An author-driven identification system

by Thomas Krichel
on behalf of the Open Library Society

version of 2007–07–14

This proposal is a response to the “request for proposals: innovative uses of CrossRef metadata” as circulated by Amy Brand to the LibLicence Mailing list on 2007–06–13.

The proposal is structured as follows:

Sections 1 to 3 are the key sections. In section 1, we summarize the project. In section 2, we describe the motivation behind its creation and long-term vision and goals. In section 3, we make some suggestions for project management but we remain open to new ideas and approaches.

Sections 4 to 8 are essentially background reading aimed at those who want to know more details. Section 4 gives historical background. Section 5 introduces the ACIS software we use. Section 6 discusses project extensions that are already implemented in ACIS. Section 7 provides links to other works by Thomas Krichel. Section 8 discusses legal issues. Section 9 concludes with final remarks.

We are grateful for comments by Joanna P. Davies, William L. Goffe and David Goodman and John J. Regazzi.

1. Summary

We wish to use the CrossRef data to build an author registration service for academic authors. The service collects data from authors about themselves and their relationship to items described in the CrossRef metadata. The service provides an identifier for each author, along with author-verified affiliation and publication information.

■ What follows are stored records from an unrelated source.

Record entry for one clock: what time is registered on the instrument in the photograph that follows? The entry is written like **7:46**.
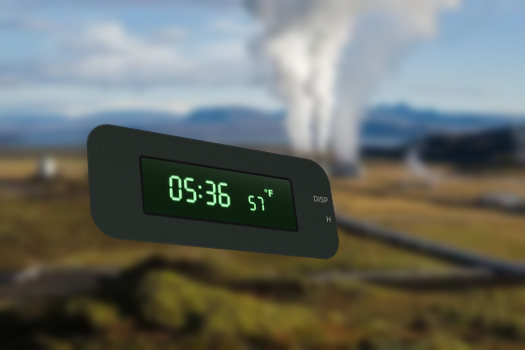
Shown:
**5:36**
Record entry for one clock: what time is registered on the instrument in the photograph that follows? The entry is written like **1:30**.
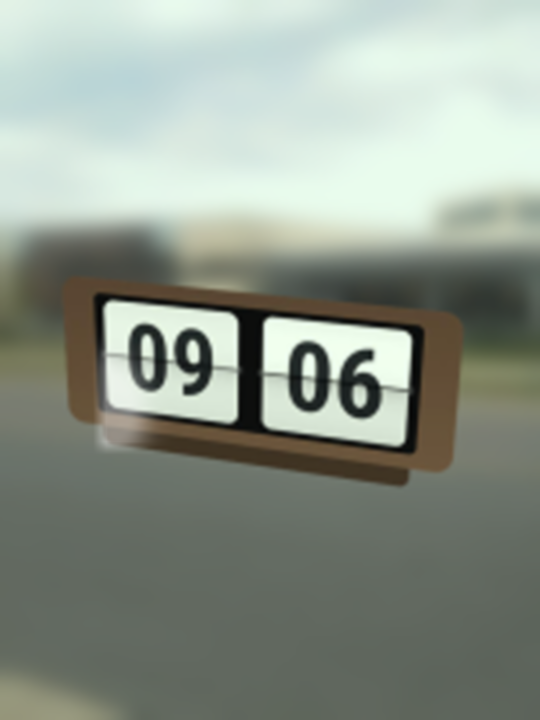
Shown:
**9:06**
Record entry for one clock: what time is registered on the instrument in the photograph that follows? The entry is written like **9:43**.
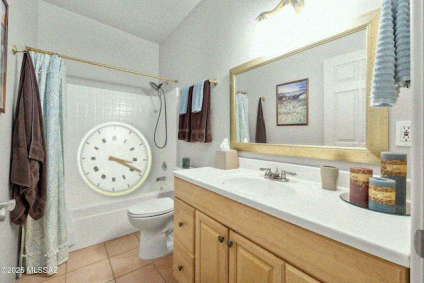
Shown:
**3:19**
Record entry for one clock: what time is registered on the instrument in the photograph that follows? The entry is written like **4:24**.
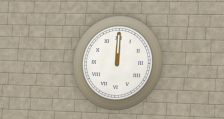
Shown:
**12:00**
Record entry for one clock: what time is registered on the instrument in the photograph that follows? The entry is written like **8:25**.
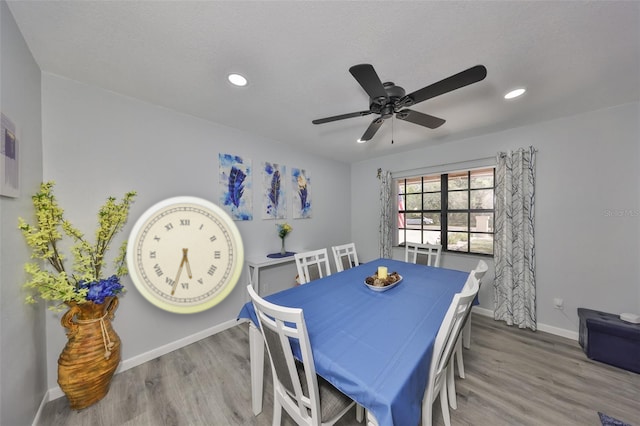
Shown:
**5:33**
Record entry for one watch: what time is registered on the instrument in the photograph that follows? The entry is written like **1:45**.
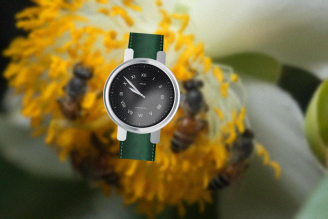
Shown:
**9:52**
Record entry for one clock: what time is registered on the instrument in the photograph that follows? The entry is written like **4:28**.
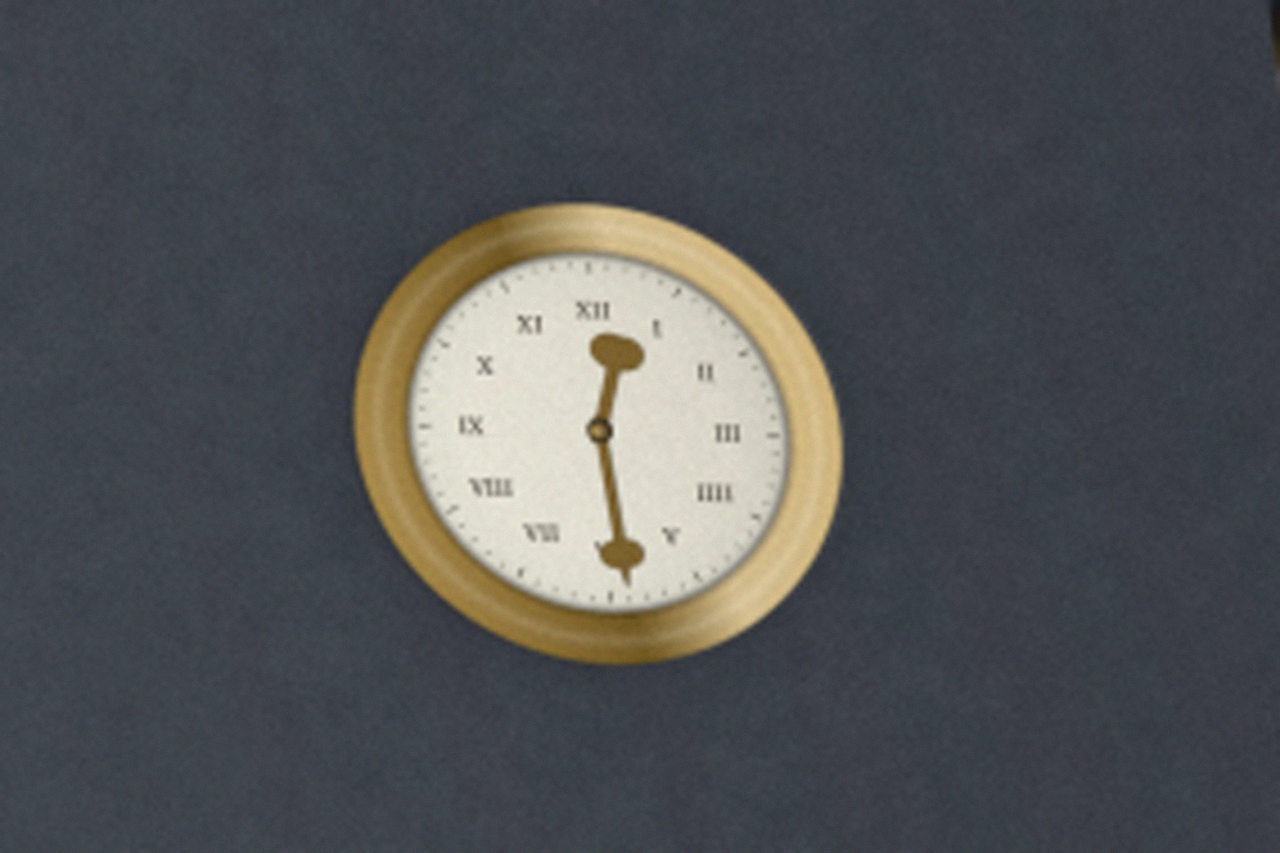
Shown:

When authors register with the service, they perform two steps. First, they furnish the service with personal information such as name, affiliation, personal web page, and an email address. Second, authors search the CrossRef metadata for records describing documents they have authored. When they find such documents, they inform the service. As a result, the service creates author profiles that link the authors' information with their publications across all platforms. To illustrate, here is a rough example of an author record:

`Name:`	`Thomas Krichel`
`Homepage:`	`http://openlib.org/home/krichel`
`Affiliation:`	`Long Island University`
`Email:`	`krichel@openlib.org`
`Author:`	`doi:10.1016/j.ipm.2006.09.017`
`Author:`	`doi:10.1016/0165-1765(92)90226-O`
`Handle:`	`1965-06-05_thomas_krichel`

2. Motivation

Author names are a notoriously difficult field of authority control. Although bibliographic data contain author names, a name does not necessarily identify an author uniquely. A number of factors contribute to the variety of ways author names appear in standard bibliographic data. Several authors may share the same name, a name can be written in various forms and the use of initials, accents or capitalizations may be inconsistent. Additional problems are introduced by the transliterations from non-Roman to Roman alphabets.

In an academic environment that has become increasingly influenced by metric-based evaluation of academic performance and institutional impact, publishers can create value by providing author identification. To add value to their services publishers and vendors could make individual efforts to provide author identification tools. However, these attempts will result in fragmented sets of authorship data.

It is desirable to use automated methods, such as those discussed at the CrossRef author id meeting to alleviate author identification problems. But with current and foreseeable technology, we cannot rely on computer recognition alone to identify authors. Only a human will be able to tell who, say, José Manuel Barrueco Cruz is. Therefore it is best to get authors themselves involved in identifying their own works. As they do this, they may also give us other useful information, such as affiliation data and homepage URLs. They could organize their citations, give us information about how different documents relate to each other etc.

In other words, we think that author identification is a matter for authors. The academic community has an important role in ensuring that the author records are correct. Publishers and academic employers help the process by making extensive use of author identification records.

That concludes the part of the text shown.